我正在尝试使用事务重写firebase函数。我现在遇到的问题是,我是否应该归还一份转写承诺?例如,我想使用一个函数,它有一个transception参数。但是这个函数不应该立即执行交易,而是返回它的Promise
这是我目前的功能:
export const dbUserDocsOnCreated = functions
.region(constants.region)
.firestore
.document("users/{id}")
.onCreate((snapshot, context) => doOnCreatedUserDocs(db, stripe, snapshot, context));
export async function doOnCreatedUserDocs(
db: FirebaseFirestore.Firestore,
stripe: Stripe,
snapshot: functions.firestore.QueryDocumentSnapshot,
context: functions.EventContext
) {
try {
const transactionPromise = db.runTransaction(async (t) => {
const snapshotData: FirebaseFirestore.DocumentData = (await t.get(snapshot.ref)).data() as FirebaseFirestore.DocumentData
// IF onCreate() has already been called once.

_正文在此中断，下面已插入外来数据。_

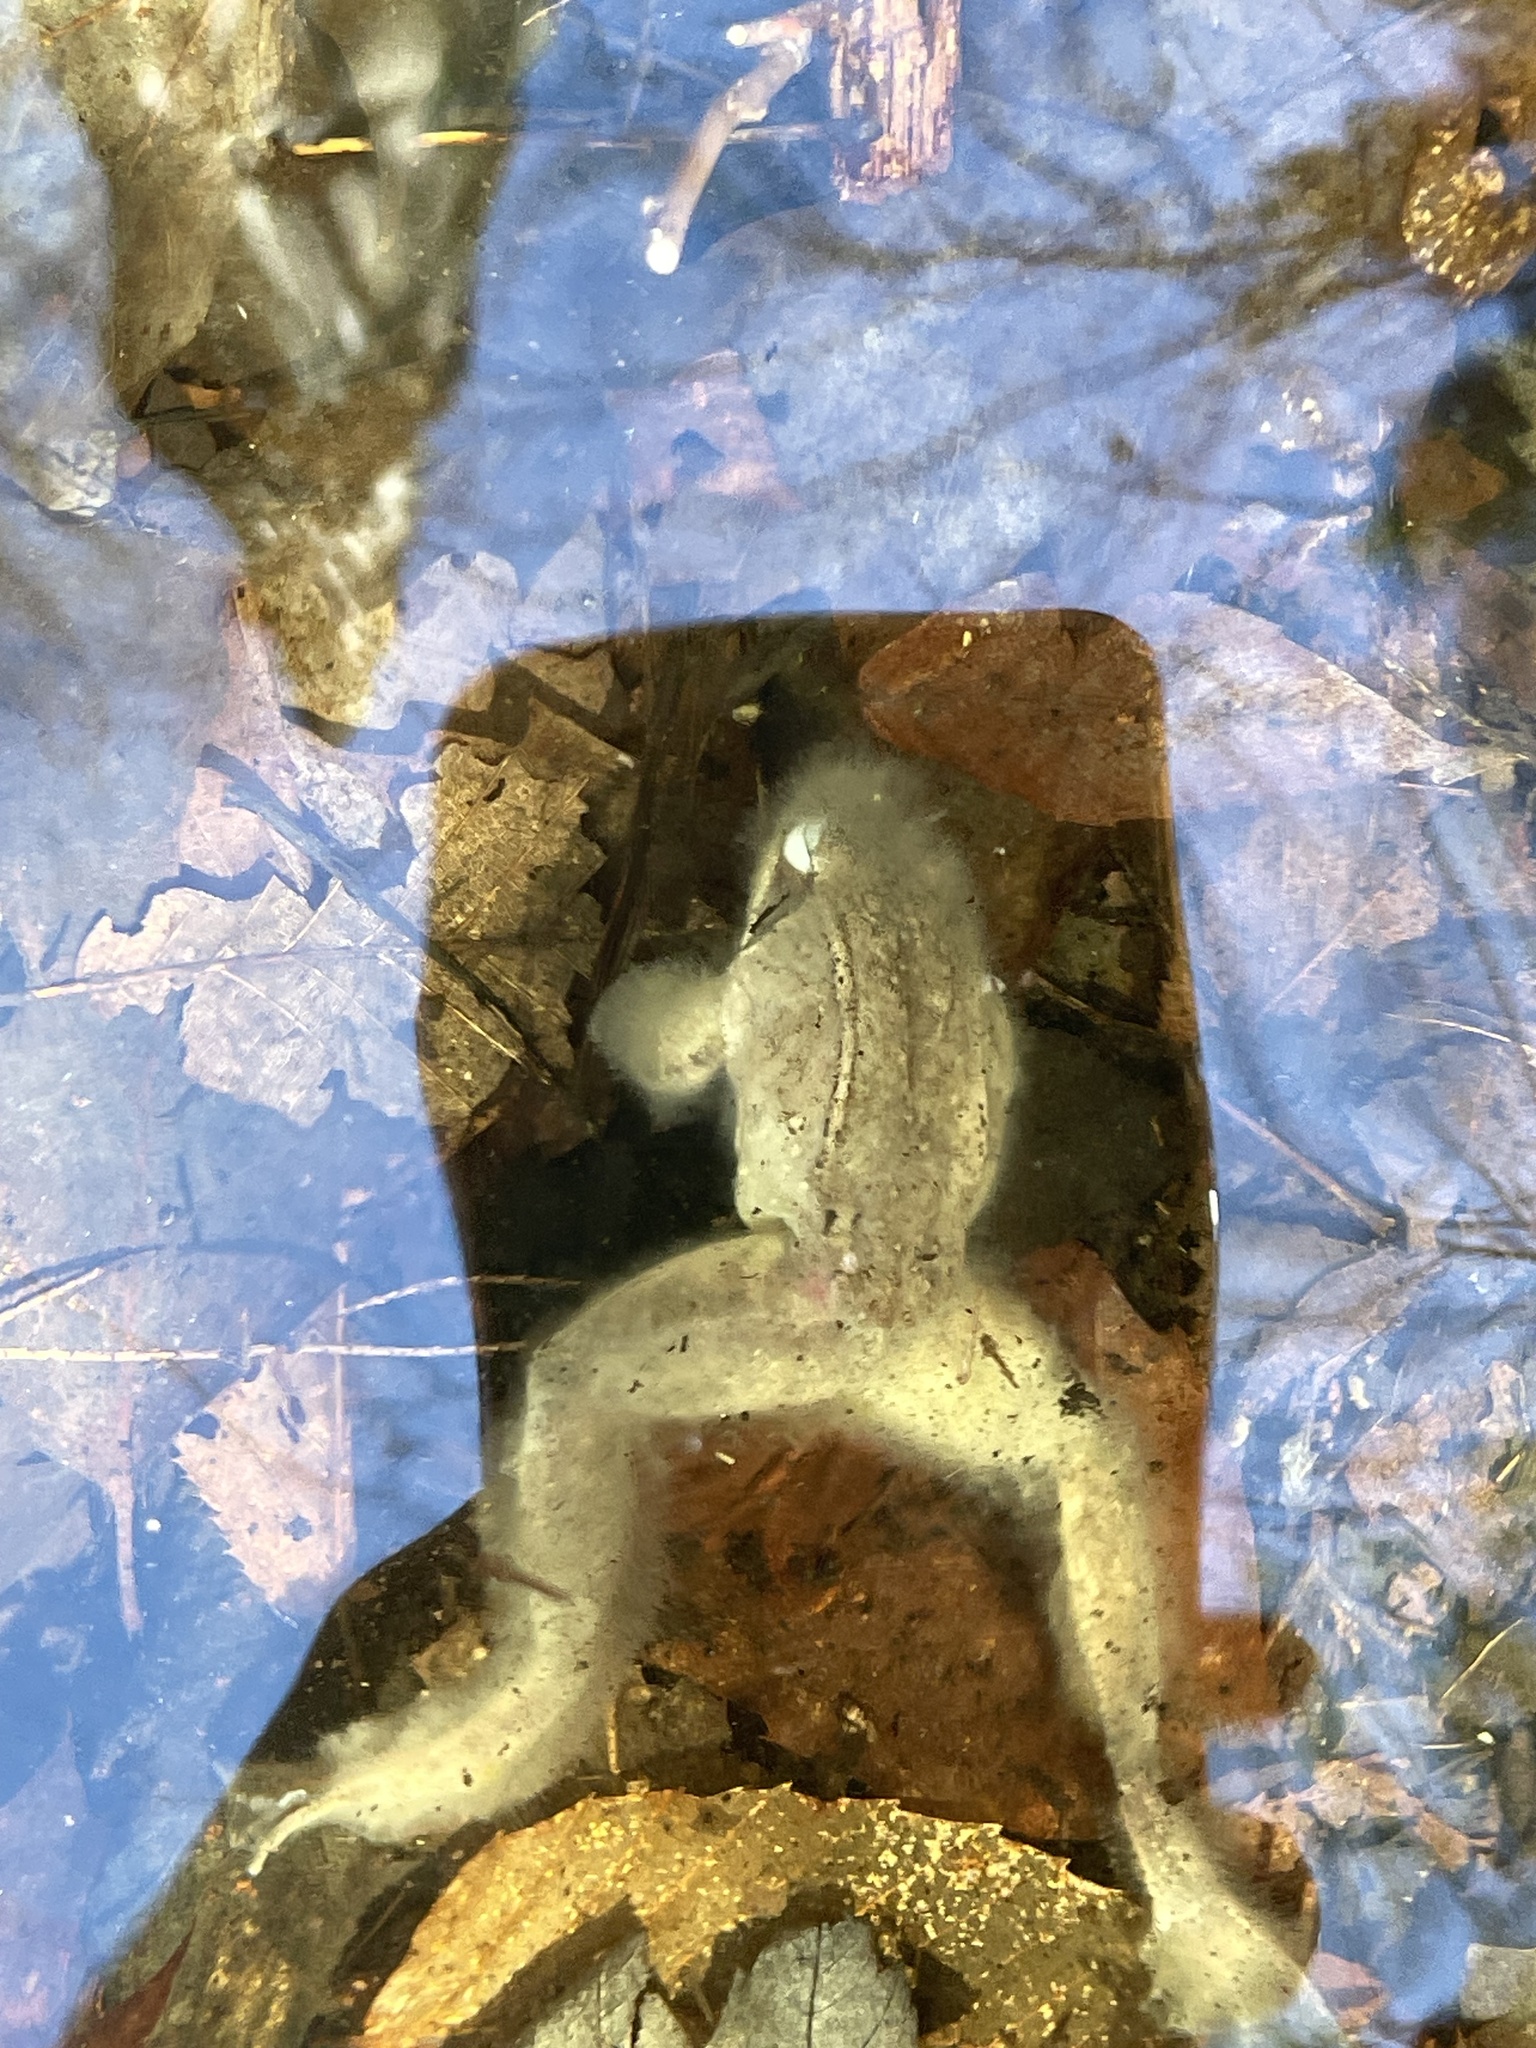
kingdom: Animalia
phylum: Chordata
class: Amphibia
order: Anura
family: Ranidae
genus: Lithobates
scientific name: Lithobates sylvaticus
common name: Wood frog
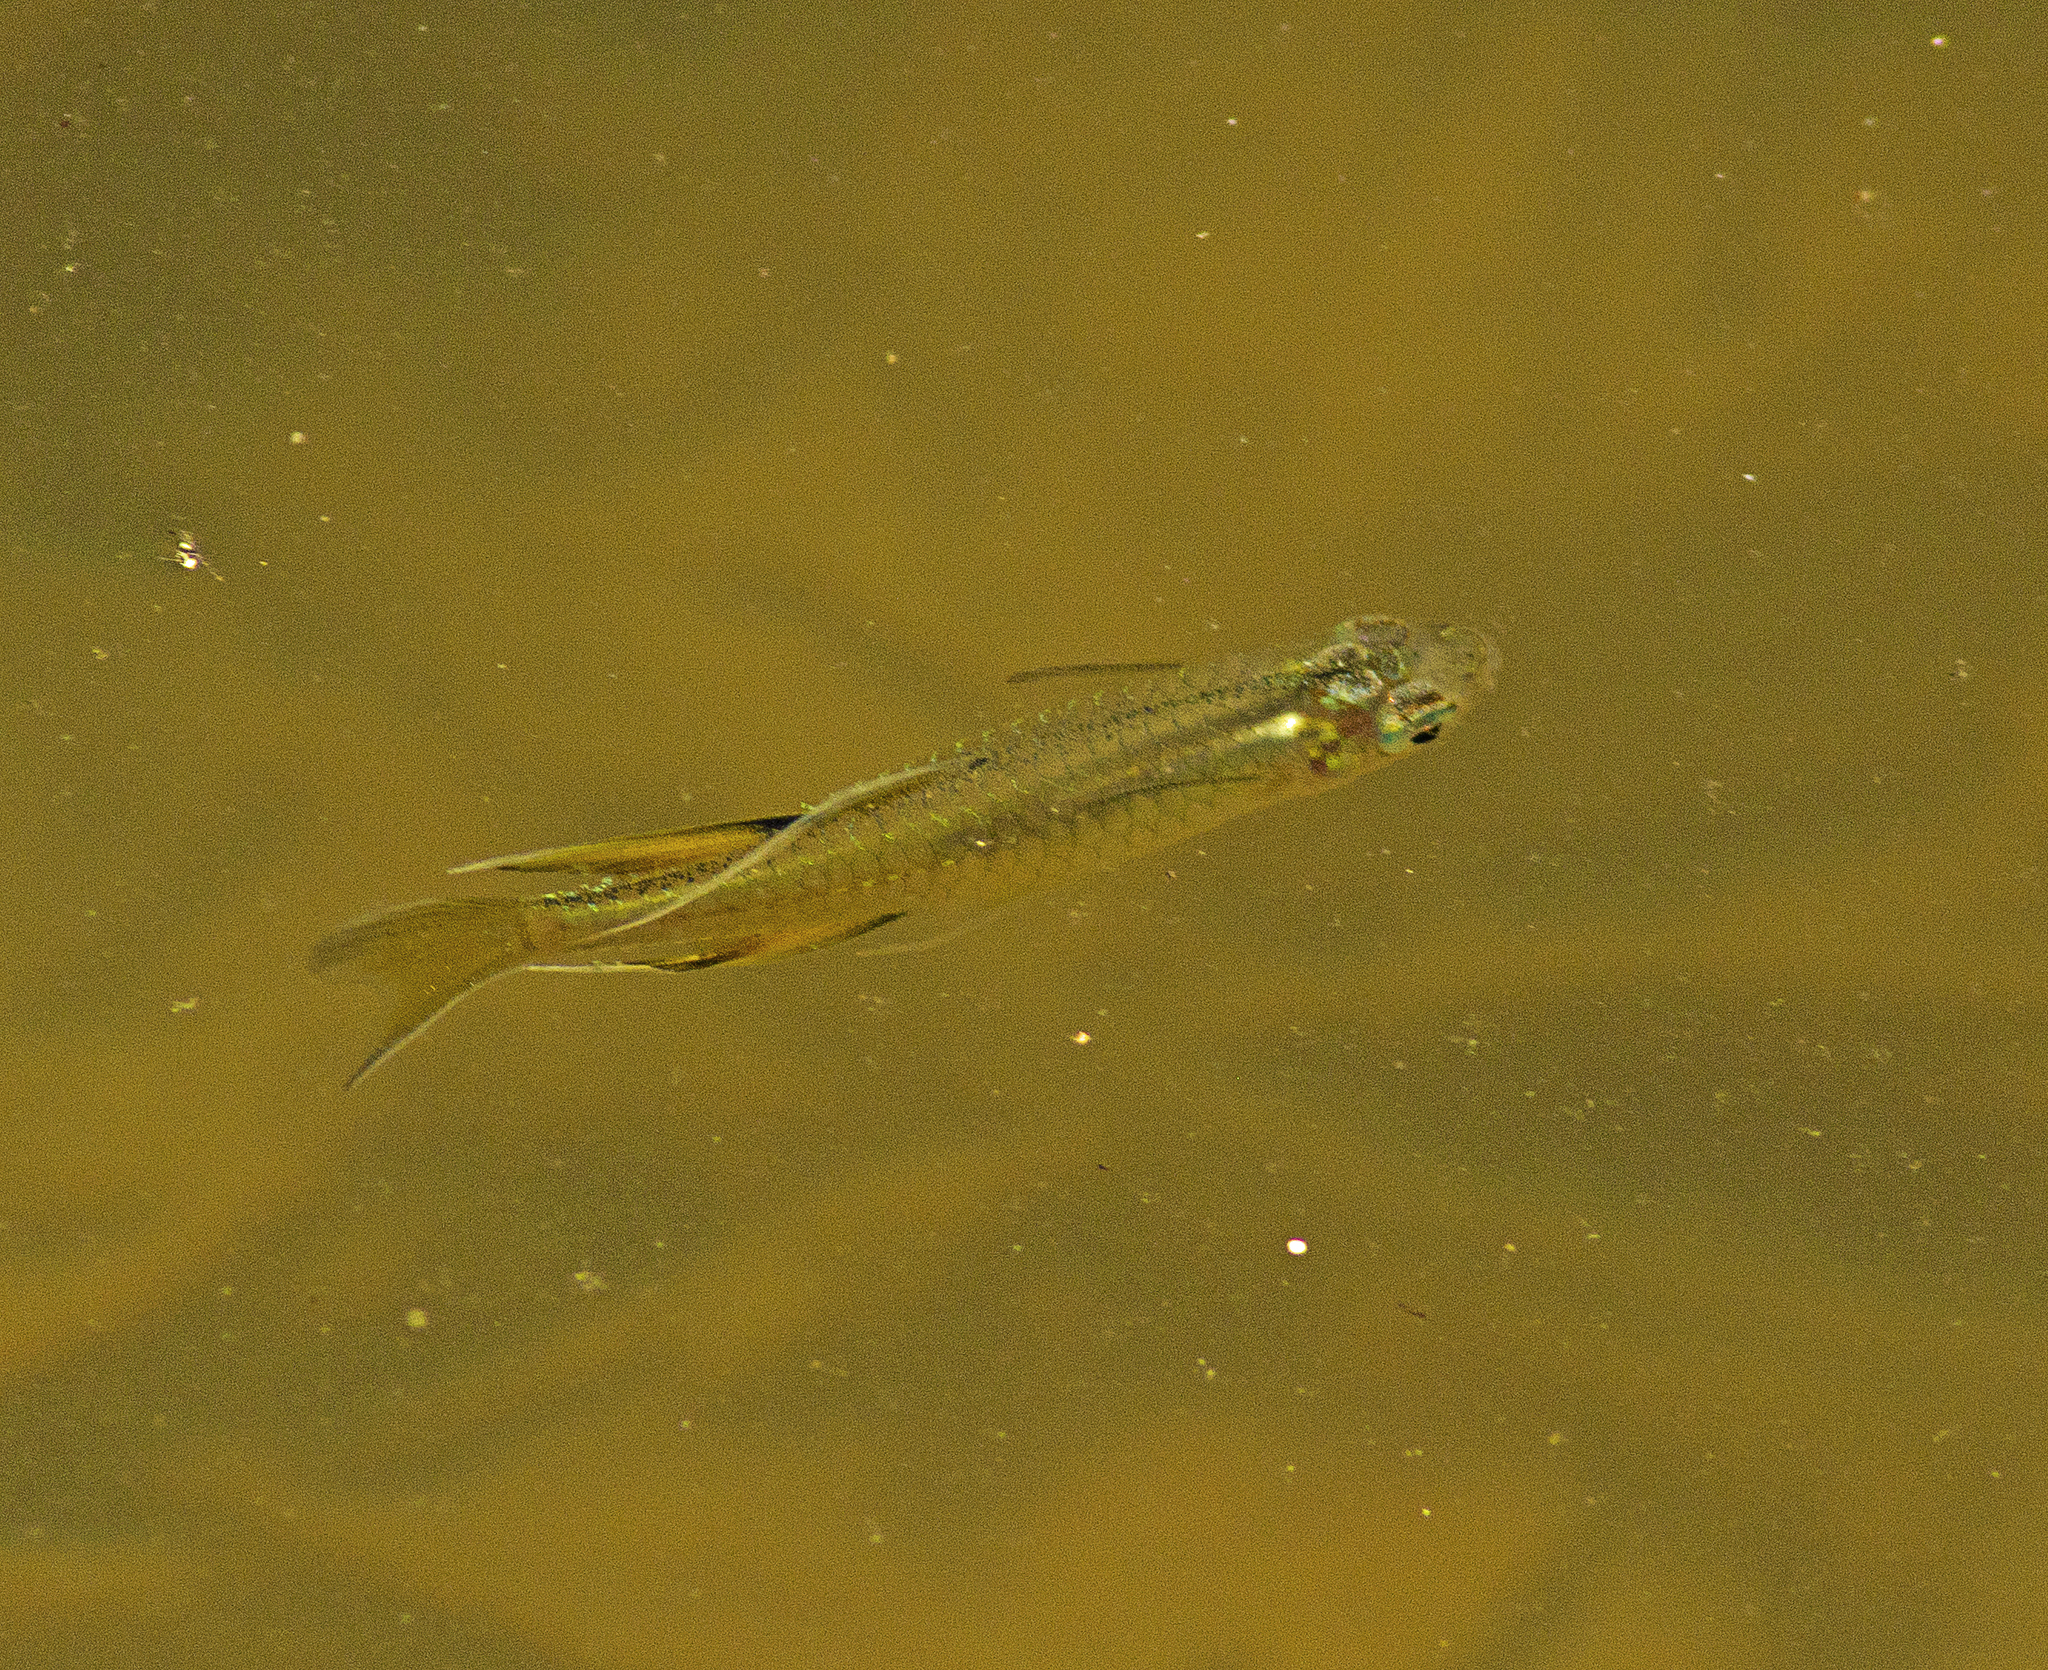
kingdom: Animalia
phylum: Chordata
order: Atheriniformes
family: Pseudomugilidae
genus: Pseudomugil
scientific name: Pseudomugil signifer
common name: Blue eye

if (!isDataNullOrEmpty(snapshotData.eventID)) {
return Promise.all([null])
}
const createdUserNr: string = await getIdTransactionally(t, db, constants.collectionUsers)
const createdStripeUser: Stripe.Response<Stripe.Customer> = await createStripeUser(stripe, snapshotData, firebaseUserEmail, currentUserNr, snapshot.id, idempotencyKey)
const updateUserNrPromise: Promise<FirebaseFirestore.Transaction> = incrementIdTransactionally(t, db, constants.collectionUsers)
const updateUserDocsPromise: Promise<FirebaseFirestore.Transaction> = updateUserDocsTransactionally(t, snapshot.ref, createdUserNr, idempotencyKey)
return Promise.all([
updateUserDocsPromise,
updateUserNrPromise,
])
})
return Promise.all([
transactionPromise
])
} catch (err) {
// CATCHING
}
}
处理事务的已用函数
export async function incrementIdTransactionally(
transaction: FirebaseFirestore.Transaction,
db: FirebaseFirestore.Firestore,
doc: string
): Promise<FirebaseFirestore.Transaction> {
const incrementor: FirebaseFirestore.FieldValue = FirebaseFirestore.FieldValue.increment(1);
const collectionReference: FirebaseFirestore.DocumentReference<FirebaseFirestore.DocumentData> = db.collection(constants.collectionAutoIds).doc(doc)
return transaction.update(collectionReference, { id: incrementor })
}
async function updateUserDocsTransactionally(
transaction: FirebaseFirestore.Transaction,
ref: FirebaseFirestore.DocumentReference,
generatedUserNr: String,
eventId: string,
): Promise<FirebaseFirestore.Transaction> {
return transaction.set(ref, {
userNr: generatedUserNr,
eventId: eventId,
optionalAddress: FirebaseFirestore.FieldValue.delete()
}, { merge: true })
}
function createStripeUser(
stripe: Stripe,
data: FirebaseFirestore.DocumentData,
eMail: string,
usernr: string,
uid: string,
idempotencKey: string,
): Promise<Stripe.Response<Stripe.Customer>> {
return stripe.customers.create({
name: data.fullName,
email: eMail,
description: "Created by Firebase Cloud-Functions",
metadata: { uuid: uid, userNr: usernr },
preferred_locales: ["de-DE"],
}, { idempotencyKey: idempotencKey })
}
查看上一个线程和SDK引用后,事务的set()、update()和delete()操作似乎没有返回promise,但它们只是返回相同的Transaction实例以用于事务链接:
返回事务:此事务实例。用于链接方法调用。
这与返回Promise<DocumentSnapshot>的get()方法不同。我测试了一个分为两个功能的简单事务,没有发现明显的问题:
function fireTransaction(){
return fireDB.runTransaction((tr) => {
const myDoc = fireDB.collection("users").doc("testUser1");
return tr.get(myDoc).then(tDoc => {
setUserAgeTR(tr, tDoc.ref)
})
})
.then(res => console.log("Completed"))
.catch(err => console.log("Failed Transaction: ", err))
}
function setUserAgeTR(tr, docRef){
return tr.update(docRef, {userAge: 9999}) //Requires DocumentReference, can be obtained from 'ref'
}
根据SDK文档,由于您使用的是TypeScript,辅助函数的返回类型应该是Transaction。